役所広司さんが、カンヌ映画祭で主演男優賞を受賞されました。おめでとうございます。
役所広司さんの芸名の由来、役所に勤めていたから役所であることに加えて、役者として「やくどころひろし」という意味も込められているそうです。
役所広司さんは本当にやくどころが広い役者さんです。役所広司さんが出演されている映画やドラマは、役所広司さんだからこの役に命が吹き込まれている。いや、役を演じているのではなく、いつしか役所広司さんが演じている役が実在の人物のように見え、その印象が残り続けるのです。
「陸王」というドラマをご記憶でしょうか。
役所さんが演じる宮沢紘一は、埼玉県行田市にある老舗足袋業者の四代目社長として日々奮闘していたが、年々先細る足袋の需要から、資金繰りに悩む月日を過ごしていた。そんな折、銀行担当者とのやり取りを通じて、新規事業への参入を考え始める。
役所さんを中心に、仲間との固い絆で新しい夢、新しい商品をつくります。役所広司さんは、人情味のある社長さんは役所さんのお人柄ではないかと思うくらいでした。
「有頂天ホテル」という映画をご記憶でしょうか。
今回はいわゆる“グランド・ホテル”形式の群像劇に挑戦し、大みそかのパーティーを控えて騒然とする一流ホテルを舞台に、同時発生的に持ち上がる大騒動の連鎖を綴る。一つ一つは無関係なトラブルが、役所広司扮する副支配人を軸にして交錯し、新たな笑いを生み出していく脚本の妙を楽しみたい。
とあります。もう次から次へと起こるトラブルに副支配人として対応し、平和に年始を迎える。映画を見るだけで明るくなれる作品でした。こちらも、役所さんが演じる副支配人が本当にいるのではないかというくらい印象に残りました。
役者さんの中には、役やキャラクターを演じていると感じる人と、役者さんがその役やキャラクターに見える人がいます。役所広司さんは、なんというか、その役を演じている人の心が役所さんを通じて表現されているように感じます。役所さんが演じる役は、違うタイプの役柄でも、本当にその役の人なんじゃないかと思わせてしまう何かがあるのです。

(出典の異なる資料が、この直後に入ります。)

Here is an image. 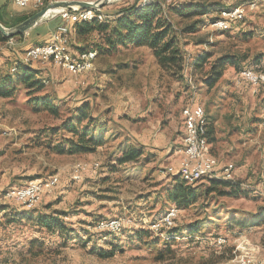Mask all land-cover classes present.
<instances>
[{
    "label": "rangeland",
    "instance_id": "obj_1",
    "mask_svg": "<svg viewBox=\"0 0 264 264\" xmlns=\"http://www.w3.org/2000/svg\"><path fill=\"white\" fill-rule=\"evenodd\" d=\"M133 1L112 0L101 9L113 19ZM161 1L169 37L182 57L169 69L150 47L121 45L98 53L96 70L73 74L52 61L24 63L17 40L0 41V59L14 53L4 71L9 95L0 96V197L31 180L60 176L55 190L35 208L0 200V264H237L238 245L264 262V195L256 189L264 180V88L252 89L237 79L245 68L264 75V0ZM238 7L246 14L232 28L221 29L220 15ZM77 43L83 42L76 38V48ZM225 53L236 56L237 64L227 65L210 87L205 83L210 64ZM16 61L18 70L12 68ZM27 69L34 77L25 82ZM192 103L204 105L208 127L216 126L213 117L220 110L243 139L257 137L250 150L256 165L242 168L233 160L240 188L214 184L209 177L186 180L197 195L184 206L170 196L182 178L167 168L183 146L182 110ZM78 109L88 115L80 129L91 121L95 138L90 150L70 153V139L78 136L68 126ZM209 148L211 153L210 143ZM135 149L140 152L135 159L120 161ZM96 161L97 171L71 179L72 166ZM172 207L180 209L175 227L152 229ZM41 214L52 227L38 223ZM114 217L136 224L124 223L117 231L100 225ZM220 236L227 239L223 245L216 243Z\"/></svg>",
    "mask_w": 264,
    "mask_h": 264
},
{
    "label": "trees",
    "instance_id": "obj_2",
    "mask_svg": "<svg viewBox=\"0 0 264 264\" xmlns=\"http://www.w3.org/2000/svg\"><path fill=\"white\" fill-rule=\"evenodd\" d=\"M49 2H47L48 4ZM46 4V5H47ZM45 5V6H46ZM43 6V7H45ZM42 7V8H43ZM41 8V9H42ZM40 10V9H39ZM99 11V9H97ZM102 10V9H101ZM178 11V9H175ZM36 11H31L23 18H15L10 24L5 25L6 27H12L21 21L25 20L29 16L33 15ZM167 13L164 9L163 2L161 0H153L149 4H143V0H134L123 7H120L112 16L113 19L105 17L103 20L92 19V20H79L75 21L73 25V32L81 43L79 50H90L95 49L100 54L110 52L117 49L118 46H148L150 47L159 64L164 68H170L171 63L182 60L180 57V50L174 47V38L169 37L171 31L170 22L167 20ZM46 16V15H45ZM216 18V17H215ZM212 18L211 20H214ZM42 19V18H41ZM194 28L192 26L190 29ZM232 28V27H231ZM230 28V29H231ZM227 29V30H230ZM226 31V30H224ZM24 34H19L13 37H22ZM12 37H6L0 32V41L7 40ZM92 38L90 42V47L86 46L89 44L87 40ZM205 57L200 60L203 61ZM200 61V62H201ZM22 63V62H21ZM237 64L236 56H232L229 53L222 54L218 56L215 61L210 64L209 77L205 79V83L213 87L224 75V70L227 65ZM27 65V64H25ZM19 66V62L16 61L12 68ZM11 68V70H12ZM34 77V70L27 69L23 75V80L28 82ZM8 75L4 71H0V96H8L9 89L7 85ZM79 113L77 117L71 121L68 128L77 134L76 140L70 139V149L68 152L72 153L75 151L82 152L90 150V141L94 140V131L96 129L95 125H92L89 121L82 129L79 127V123L82 120L88 118V115L83 112L82 109H78ZM68 125V124H67ZM208 127V139L214 140V130L215 127L213 123ZM212 135V136H211ZM74 138V137H73ZM65 151L62 147L59 149ZM140 154L139 151H132L120 158L121 162H127L135 159L136 155ZM182 179L175 181L170 196L173 200L181 205H190L195 202V196L197 192L190 185H187L186 179L178 174ZM212 178L214 184H227L233 187H241L243 183L239 180H226L216 177ZM190 184V183H188ZM38 223L42 226L52 227L53 222L50 221L46 216L42 214L37 217ZM175 227V226H174ZM124 228V227H123ZM122 228V229H123ZM173 228V227H172ZM101 232H109L108 230H99ZM84 236H88L87 231H85ZM87 243L91 241L86 239Z\"/></svg>",
    "mask_w": 264,
    "mask_h": 264
},
{
    "label": "built area",
    "instance_id": "obj_3",
    "mask_svg": "<svg viewBox=\"0 0 264 264\" xmlns=\"http://www.w3.org/2000/svg\"><path fill=\"white\" fill-rule=\"evenodd\" d=\"M14 3L18 6L22 7H30L33 11L41 9L46 4H41V0H13ZM51 2V0H50ZM101 15H106L103 13L101 9ZM246 14V11L241 13H237L234 15H220V22L218 25H221V29H225V27H232L233 23L239 22V17ZM90 15V14H80V9H61L59 13V17L61 18V23L57 26V28L53 31L50 37V47H45L42 49H37L34 52L29 53V60H25V62L33 64L35 62H44V61H52L54 64L59 65V59H62V54H70V61H66V70L68 67H72L73 63H80V71L79 74H85L92 72L91 65H87V53L84 51L83 58H76V48L72 42V28L74 21H79L80 16ZM60 28H70V35H60ZM13 40L9 42L12 44ZM96 55H98V51H96ZM240 82L241 79H245L249 82L252 89H259V85L257 82L252 81V73H246V68L239 72ZM205 113V107L200 103H192L182 110V115L187 116V122L190 123V132L189 134H184L183 137V146L177 149L179 154V164L171 165L167 168L169 173L177 170V169H185L190 175H192V183H197L198 181L206 178V177H216L226 180H237L236 179V165L235 167H227L223 164V161L216 157L215 155H207L205 152L200 151V137L199 133L196 129V120L200 114ZM99 166L95 168H84L83 165H74L72 166V180H81L83 175L87 172H95L99 169ZM60 176L58 175V180H54V183H48L47 185H39L38 178L37 181H29L25 186L17 187V191L15 192H7L6 197L2 198L16 201L21 203L27 208H35L44 198L45 195L51 194L55 188L58 186ZM256 189H260V193L264 195V180L260 182V185L257 186ZM177 219L180 215V209L176 210ZM146 222V219H145ZM117 223H131L135 224L133 221L121 220ZM114 223V224H117ZM114 224H100L107 225V228H113ZM99 225H94L97 228ZM161 226H175V223H170V217L168 221L162 223ZM227 241L226 238H217L216 243L218 245H223ZM240 250V253L236 257L237 264H264L262 261H255L254 252L250 253L245 250L241 245L237 246V250Z\"/></svg>",
    "mask_w": 264,
    "mask_h": 264
},
{
    "label": "crops",
    "instance_id": "obj_4",
    "mask_svg": "<svg viewBox=\"0 0 264 264\" xmlns=\"http://www.w3.org/2000/svg\"><path fill=\"white\" fill-rule=\"evenodd\" d=\"M61 1H97V0H51V2H61ZM48 2H50V0H48ZM60 10L61 9L49 12L46 16L40 19L35 26L30 28L22 37H17V38L12 37L9 40L8 39L5 40V43L8 44L12 40H17L16 48H19V50L22 51V54L20 55L22 57L24 52L27 49H29L31 46L50 41L49 39L53 31L62 22L61 18L59 17ZM31 11L33 10L30 7L18 6L14 3L13 0H0V23L4 26L8 25L11 23L13 19L23 18ZM71 37L73 42L74 39H76L74 32H72ZM77 44L81 45V43H77ZM17 51L18 50L15 49V52ZM6 54H7L6 55L7 58L9 60H12V57L9 56H11L14 53L9 52ZM100 56L99 55L96 56L95 60L96 59L98 60ZM8 59L6 61L4 58L0 59V71H5L6 64H8L9 62ZM230 112H231L230 116H233L232 114L234 112L232 111ZM216 114L217 117H213V120L215 121V125H216L215 139L213 142H209L210 147L212 149V152L210 153V148H209V154L215 155L216 157L221 159L223 161V164H225L226 166L232 167L231 165H236L237 167L236 175L239 170L237 166L238 163H241L242 168L250 167V164H253L252 166L255 167L256 165L255 160H253V163H251L250 160V150H252L255 147V145L253 144H254V140L257 137H255L254 139L253 138L243 139L241 136H239V132L234 127H232L231 123L226 122L222 118L223 113H221L220 110ZM255 124L257 123H254L253 126H256ZM218 126H220V129H218ZM259 127L262 128L261 124H259ZM255 128L256 127H254L252 130L254 134L255 131H257ZM263 148L264 147H262V149ZM174 154L177 156V158L173 165L177 166L179 164L178 151L175 150ZM233 160H236L238 163L237 164L233 163ZM261 165L264 166V163H261ZM1 211H5V209H2Z\"/></svg>",
    "mask_w": 264,
    "mask_h": 264
},
{
    "label": "bare ground",
    "instance_id": "obj_5",
    "mask_svg": "<svg viewBox=\"0 0 264 264\" xmlns=\"http://www.w3.org/2000/svg\"><path fill=\"white\" fill-rule=\"evenodd\" d=\"M148 0H144L143 4L146 3ZM48 0H41V4H47ZM225 14L226 15H234L237 13L243 12L244 9L241 7L234 8V9H227ZM80 14H90V15H84L80 16V20H92V19H99L103 20L105 19V15H101V11H98L95 8H86V9H80ZM242 17V16H241ZM220 22V20L218 21ZM217 22V24H218ZM75 23V21H74ZM74 25V24H73ZM221 26V25H220ZM60 35H70V28H60ZM45 47H50V41L42 44H36L31 46L29 49H27L24 54L22 55V61L24 63L25 60H29V53L28 52H34L37 49H42ZM84 51L87 53V57H93V58H87V65H91V71L96 70V64H95V58H96V50L90 49V50H78L76 49V58H83L84 57ZM66 61H70V54H62V59H59V65L63 66L66 69ZM67 70L73 74H79L78 71H80V63H73L72 67H68ZM246 73H252V81L257 82L259 85H264V75L261 73H254L252 71H246ZM237 79L240 80V77ZM264 88V86H262ZM208 118L205 113L200 114V116L197 117L196 120V129L199 133L200 137V151L205 152L207 155L209 154V140H208ZM184 126H185V133L184 134H189L190 132V123L187 122V116L184 118ZM80 165H83L84 168H87L88 165H91L90 163H79ZM92 167L100 166L99 162H93ZM230 167V166H227ZM171 173L175 174H181L184 179H186L188 182L192 183V175H190L185 169H177ZM54 180H58V175H53L50 176L49 178L46 179H38V184L39 185H47L48 183H54ZM31 181H37L36 180H31ZM17 191V188L11 189L8 192H15ZM176 210H179L178 207H172L169 208L159 219L155 220V222L151 225L152 229H155L156 231H162L164 229H169L172 226H161L162 223H165L168 221V218L170 217V223H175V220L177 218V214H172L175 213ZM121 220H125L124 217H114L111 219L106 220L105 224H114L117 223ZM129 221H133L136 224V221L134 219L129 218ZM124 225V223H117L114 224L113 230H119ZM107 226V225H105ZM219 238H224V237H219Z\"/></svg>",
    "mask_w": 264,
    "mask_h": 264
},
{
    "label": "water",
    "instance_id": "obj_6",
    "mask_svg": "<svg viewBox=\"0 0 264 264\" xmlns=\"http://www.w3.org/2000/svg\"><path fill=\"white\" fill-rule=\"evenodd\" d=\"M112 0H97V1H61V2H51L45 7L35 12L33 15L29 16L25 20L16 24L12 27H6L0 23V32L6 37H13L19 34H25L30 28L35 26L38 21L47 15L49 12L58 9H86L95 8L101 9L105 7Z\"/></svg>",
    "mask_w": 264,
    "mask_h": 264
}]
</instances>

ほかの俳優さんでそのように感じる人がいるかというと思い浮かびません。演技がうまい俳優さんでも演技がうまいと思っても、本当にその役の人なんじゃないかと思わせる俳優さんは少ないです。
役所広司さんが、カンヌ映画祭で主演男優賞を受賞したことはとても嬉しいです。それも、渋谷の公衆トイレの清掃員の役、小さな小さな喜びを見つけながら、思わぬ出来事に心を揺らす平山という役を演じていらっしゃる。
役所さんは映画を観たお客さんが、平山(役の名前)にエールの気持ちを持ってくださるのではないかとお話でした。私もこの映画が見て見たいです。